WHAT THE TASK ASKS
In your copy, leave out all pictures and reproduce every entry exactly.

---------- SUPPLIED DATA

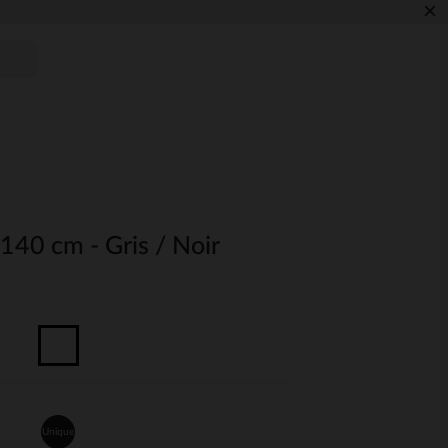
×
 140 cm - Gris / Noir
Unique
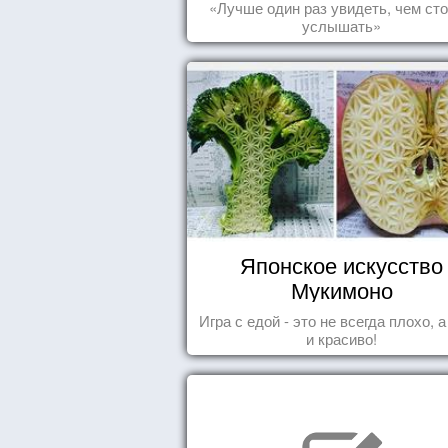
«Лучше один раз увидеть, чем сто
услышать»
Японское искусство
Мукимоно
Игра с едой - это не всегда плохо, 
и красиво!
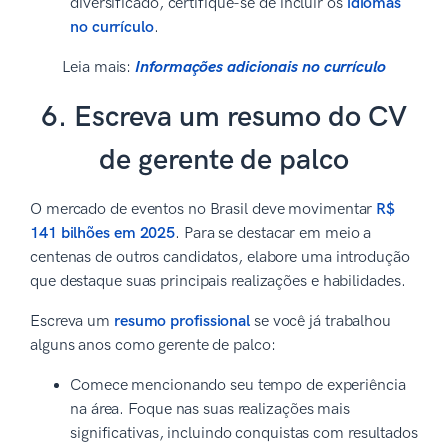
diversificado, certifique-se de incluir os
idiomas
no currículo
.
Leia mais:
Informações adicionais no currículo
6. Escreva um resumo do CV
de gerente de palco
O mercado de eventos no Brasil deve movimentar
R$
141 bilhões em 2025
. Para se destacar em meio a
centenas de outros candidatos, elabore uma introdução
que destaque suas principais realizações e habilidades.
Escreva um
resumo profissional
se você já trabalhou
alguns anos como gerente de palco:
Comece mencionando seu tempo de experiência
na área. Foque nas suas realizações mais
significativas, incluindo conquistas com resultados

--------------------

RESULT BELOW
×
 140 cm - Gris / Noir
Unique
«Лучше один раз увидеть, чем сто
услышать»
Японское искусство
Мукимоно
Игра с едой - это не всегда плохо, 
и красиво!
diversificado, certifique-se de incluir os
idiomas
no currículo
.
Leia mais:
Informações adicionais no currículo
6. Escreva um resumo do CV
de gerente de palco
O mercado de eventos no Brasil deve movimentar
R$
141 bilhões em 2025
. Para se destacar em meio a
centenas de outros candidatos, elabore uma introdução
que destaque suas principais realizações e habilidades.
Escreva um
resumo profissional
se você já trabalhou
alguns anos como gerente de palco:
Comece mencionando seu tempo de experiência
na área. Foque nas suas realizações mais
significativas, incluindo conquistas com resultados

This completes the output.